____ RECORDS FOR THIS EXERCISE
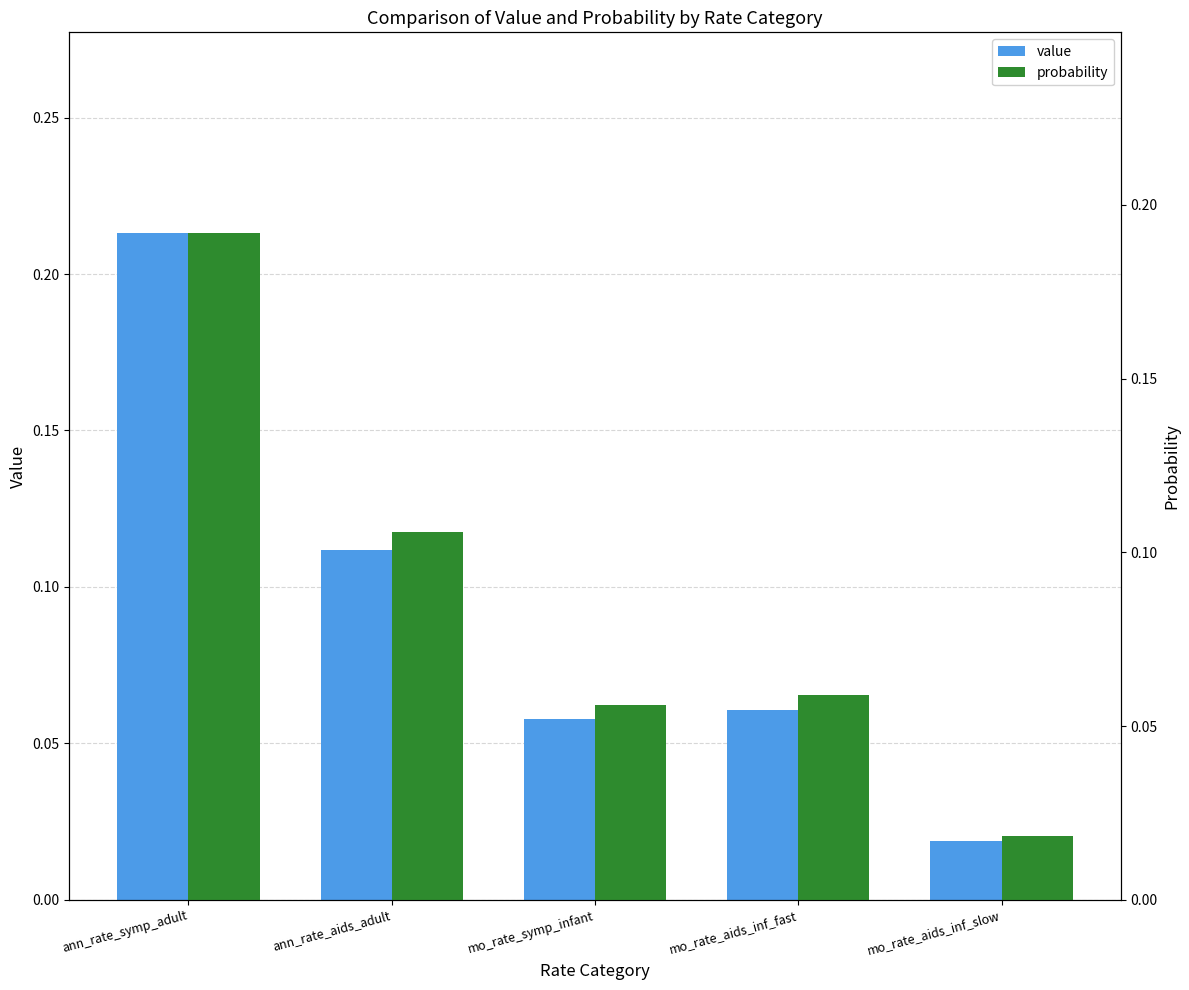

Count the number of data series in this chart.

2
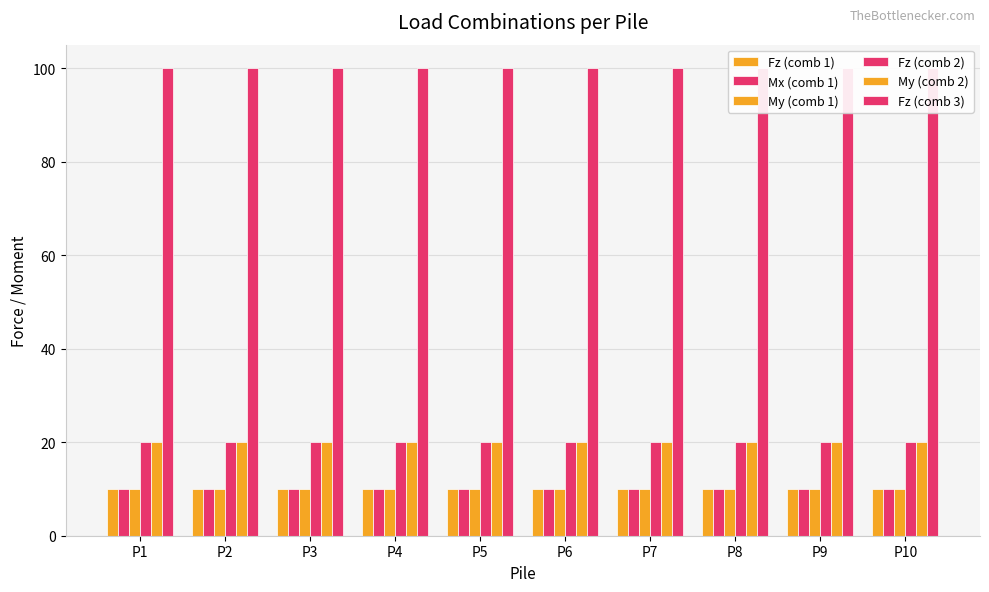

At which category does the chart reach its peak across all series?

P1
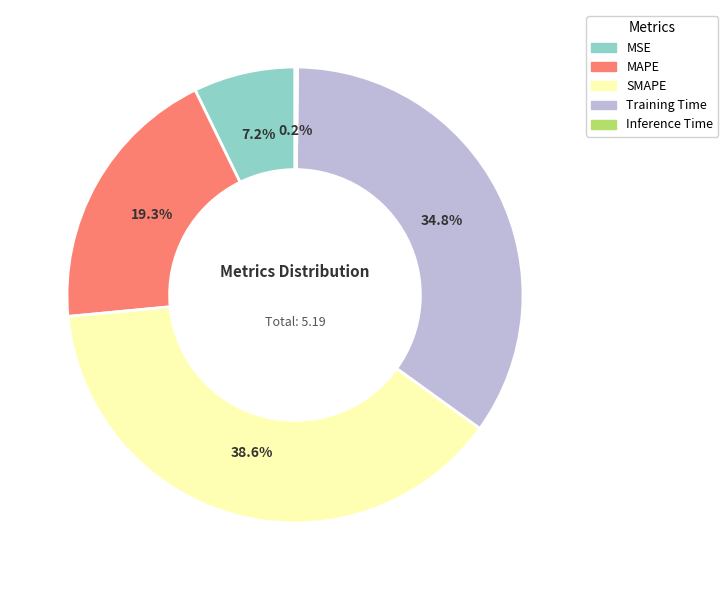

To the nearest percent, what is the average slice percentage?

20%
________
____ RECORDS FOR THIS EXERCISE
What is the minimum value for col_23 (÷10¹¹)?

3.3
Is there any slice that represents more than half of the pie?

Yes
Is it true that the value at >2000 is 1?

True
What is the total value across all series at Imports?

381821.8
________
____ RECORDS FOR THIS EXERCISE
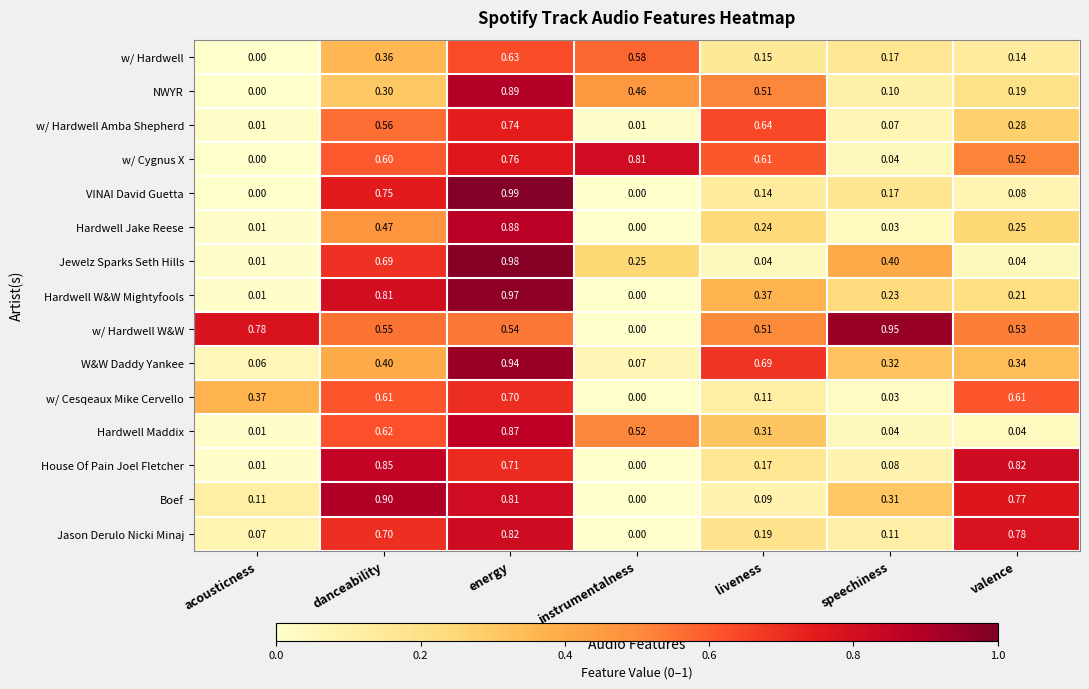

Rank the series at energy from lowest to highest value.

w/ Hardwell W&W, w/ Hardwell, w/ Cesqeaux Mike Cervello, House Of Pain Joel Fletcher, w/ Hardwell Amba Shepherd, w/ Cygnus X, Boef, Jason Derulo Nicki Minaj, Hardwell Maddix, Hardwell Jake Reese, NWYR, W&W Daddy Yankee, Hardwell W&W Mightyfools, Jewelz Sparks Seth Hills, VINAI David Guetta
________
**INSTRUCTION:** Render the lines between the one holding "What is the minimum value for col_23 (÷10¹¹)?" and the one holding "What is the total", inclusive, as a JSON list of strings with one string per line and blank lines omitted.

**RESULT OF THIS TASK:**
[
  "What is the minimum value for col_23 (÷10¹¹)?",
  "3.3",
  "Is there any slice that represents more than half of the pie?",
  "Yes",
  "Is it true that the value at >2000 is 1?",
  "True",
  "What is the total value across all series at Imports?"
]